## [TEXT UNDER STUDY]
——

It is impossible to outline all the features of VTune and indeed many of these tools described in this paper, however, the interested reader is directed to the references.

Intel Thread Checker

The Intel Thread Checker is a plug-in for the VTune debugging environment. It can be used to locate hard to find threading errors such as race conditions and deadlocks.

sar

The system activity reporter (sar) is a lightweight open source tool licensed under GPL that is used for collecting system-wide performance measures. The tool is generally installed by default on Linux, however, sometimes it may need to be installed using the sysstats package. Like top and ps, sar collects data from operating system counters via the proc file system. It provides performance data at system-level granularity reporting on a wide variety of metrics such as CPU usage, disk IO, memory, network IO, and IRQ. The tool can update these values at intervals of a minimum of 1 second.

sar can only provide information at system-level granularity and is used only to provide snapshots and overviews of overall system performance. Spurious or unexpected measurements from sar can be a first indication of performance issues of the system as a whole or of a single process or group of processes. It can be configured to run in the background, constantly providing a readily accessible database of system performance at any second during the day.

Figure 7: sar System-wide CPU Usage View

Figure 8: sar System-wide Memory Usage View

LTT

Linux Trace Toolkit (LTT) consists of a kernel patch and tool chain that gives the user the ability to trace events on the system. These events can be system kernel events (such as context switches, or system calls, and so on) or any application-level event. It is GPL licensed and has minimum impact to the run-time performance of traced applications. It can be used to isolate performance problems on parallel and real-time systems and analyze application timing. Any code that the user would like to be analyzed needs to be recompiled to be instrumented by LTT.

——

## [PROBLEM 1]
From the passage on performance tools, list every metric that sar is said to report on.
## [PROBLEM 2]
Resume the passage on performance tools after its final sentence.

## [MATERIAL SUPPLIED]
——

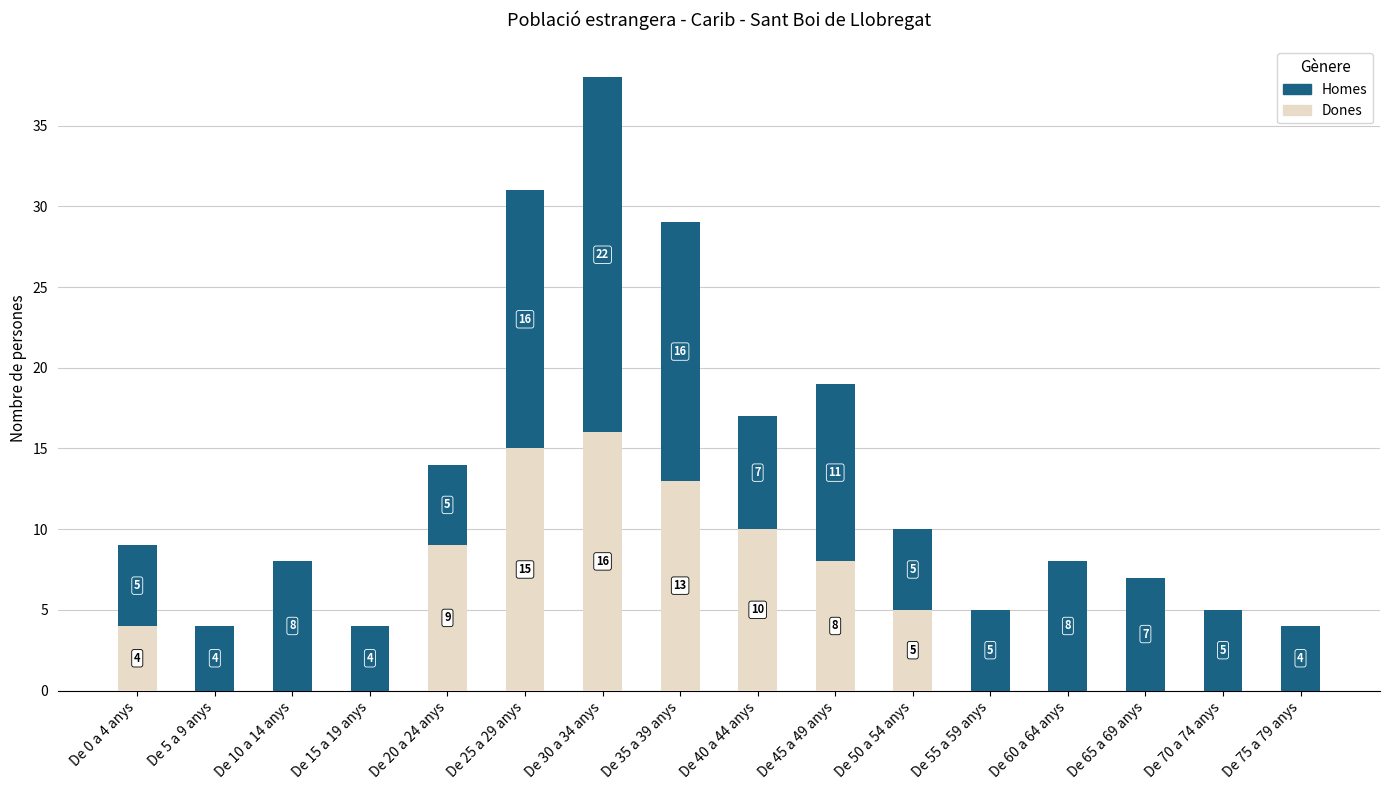

List the series in order of their overall mean, lowest first.

Dones, Homes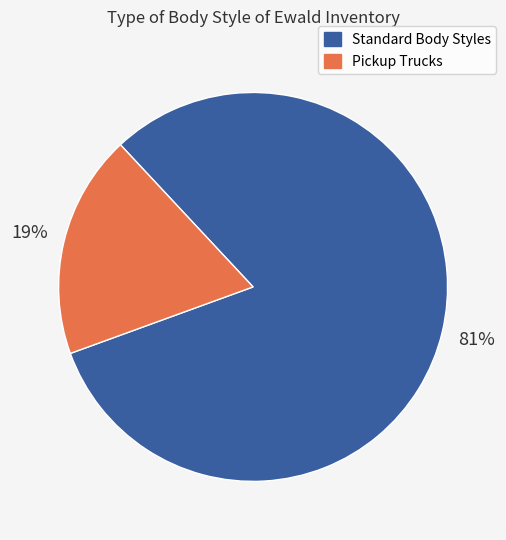

Which has a higher value, Pickup Trucks or Standard Body Styles?

Standard Body Styles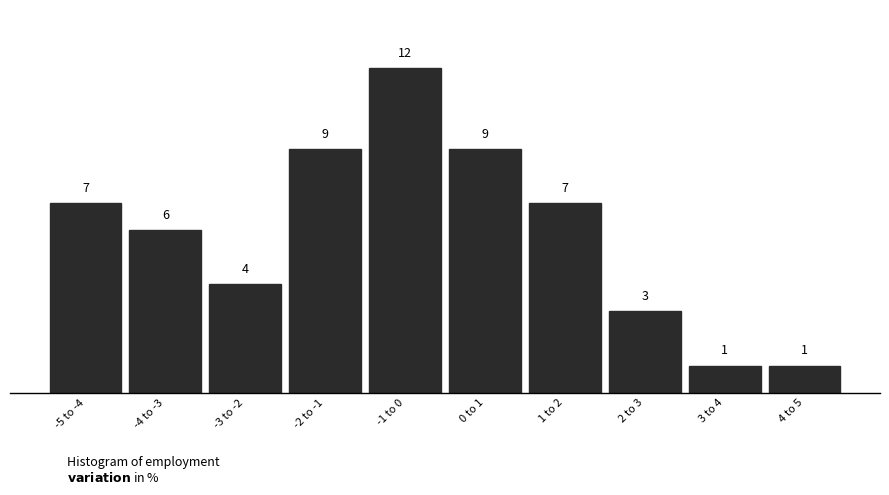

Reading left to right, extract all data points from this chart.

7	6	4	9	12	9	7	3	1	1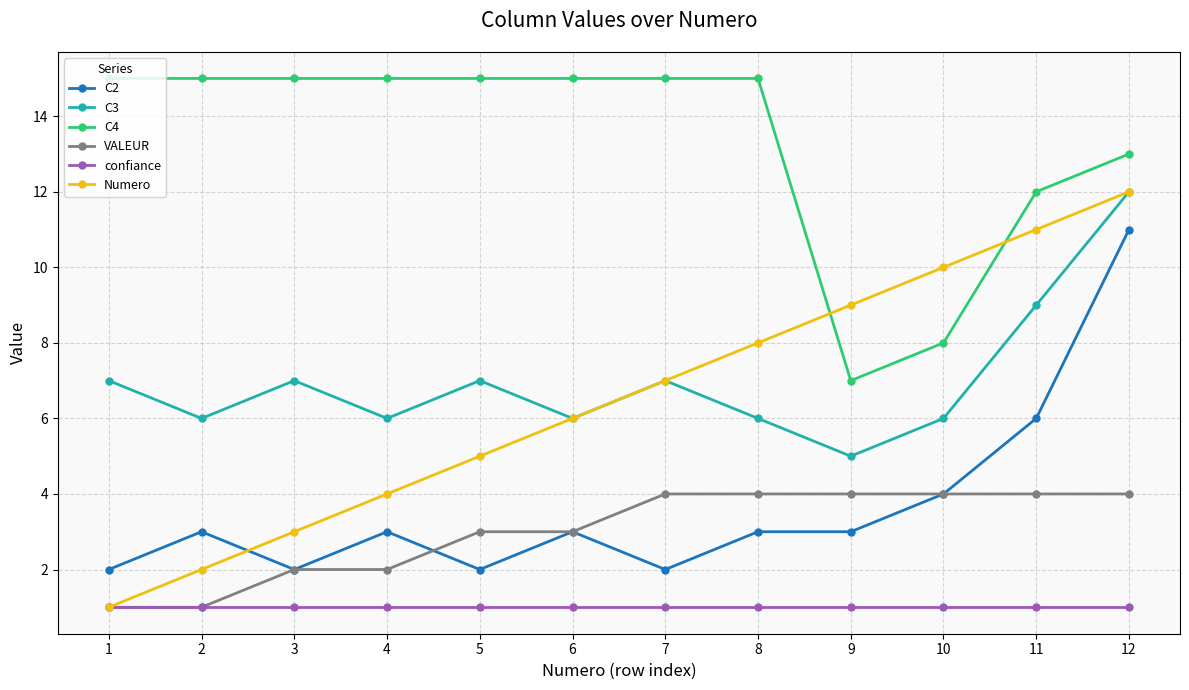

Reading left to right, extract all data points from this chart.

C2: 2	3	2	3	2	3	2	3	3	4	6	11
C3: 7	6	7	6	7	6	7	6	5	6	9	12
C4: 15	15	15	15	15	15	15	15	7	8	12	13
VALEUR: 1	1	2	2	3	3	4	4	4	4	4	4
confiance: 1	1	1	1	1	1	1	1	1	1	1	1
Numero: 1	2	3	4	5	6	7	8	9	10	11	12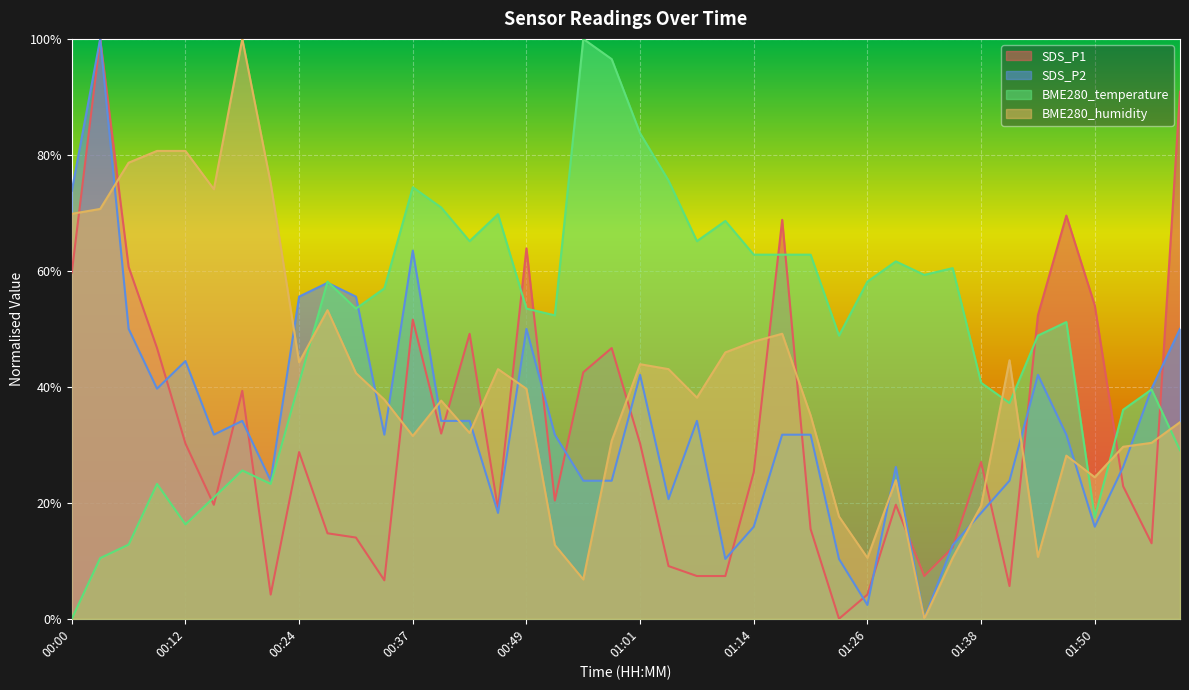

What position from the left is 00:49?

17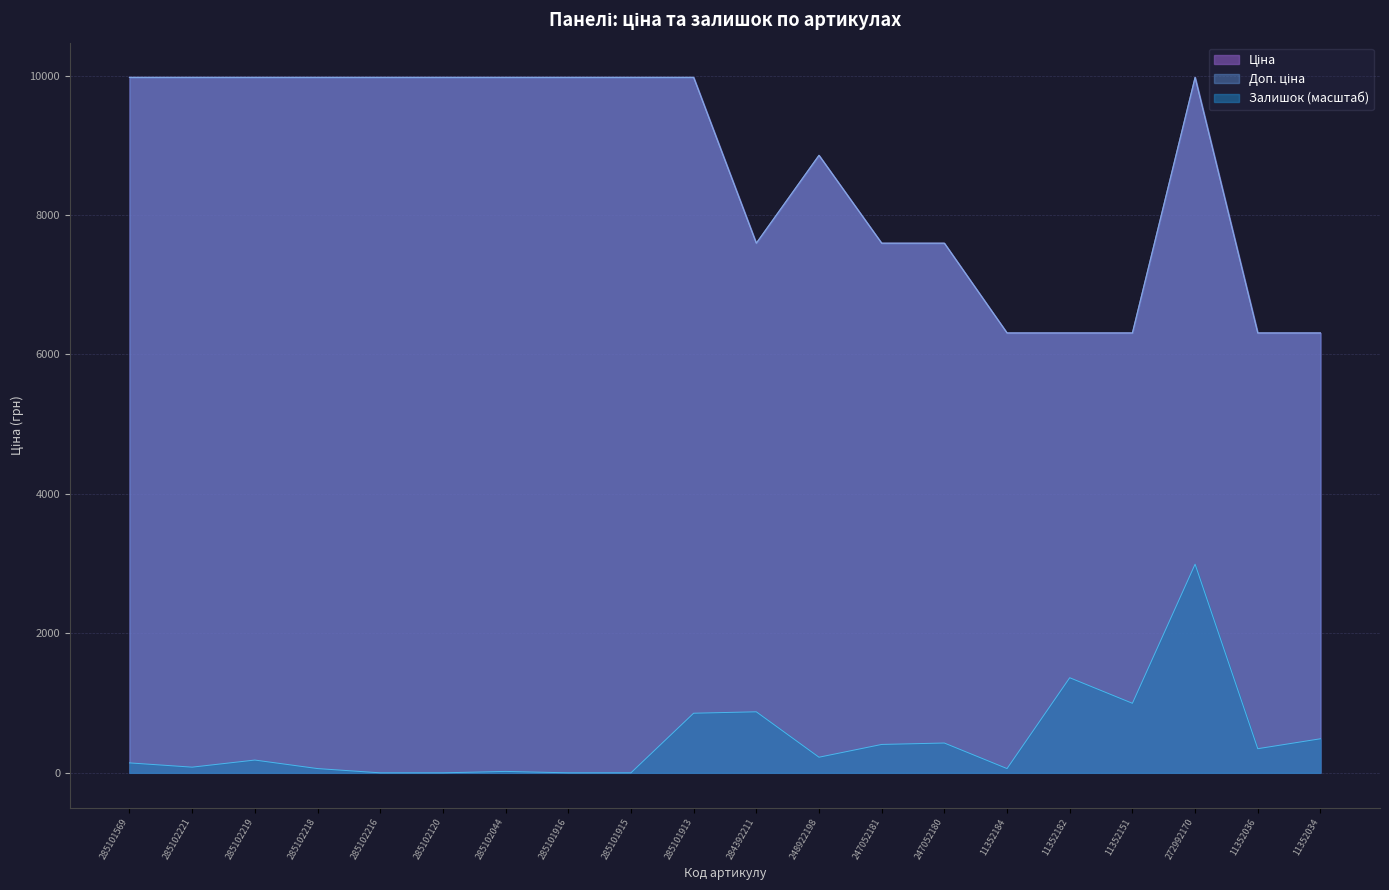

Read the Ціна value at 285102219.

9975.0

——

## [YOUR RESPONSE 1]
CPU usage, disk IO, memory, network IO, IRQ

## [YOUR RESPONSE 2]
Alternatively, LTTng (Next Generation) is also available, which adds features such as a GUI Trace Viewer. See Figure 9.

Figure 9: Sample LTTng Viewer

iostat

The iostat command is used for monitoring system input/output block device loading. With multiple block devices in the system, it can be useful to determine which device(s) is currently the bottleneck. iostat provides a per device view of the number of transfers per second on each device as well as read and write rates. See Figure 10, for an example of the "extended iostat device" only output during a large file copy. Note: Observe the temporary increase in device activity while the file was being copied.

Figure 10: Sample iostat View (File Copy Example)

iotop

iotop is a Python program with a top-like user interface that can be used to associate processes with I/O. It requires Python version 2.5 or greater and a Linux kernel version 2.6.20 or later with the TASK_DELAY_ACCT and TASK_IO_ACCOUNTING options enabled. Therefore, a potential recompilation of the kernel may be required if these options have not been enabled by default. iotop is licensed under GPL. iotop provides data regarding the amount of Disk IO occurring within the system on a per process basis. This lets users determine which applications are using the disk(s) the most.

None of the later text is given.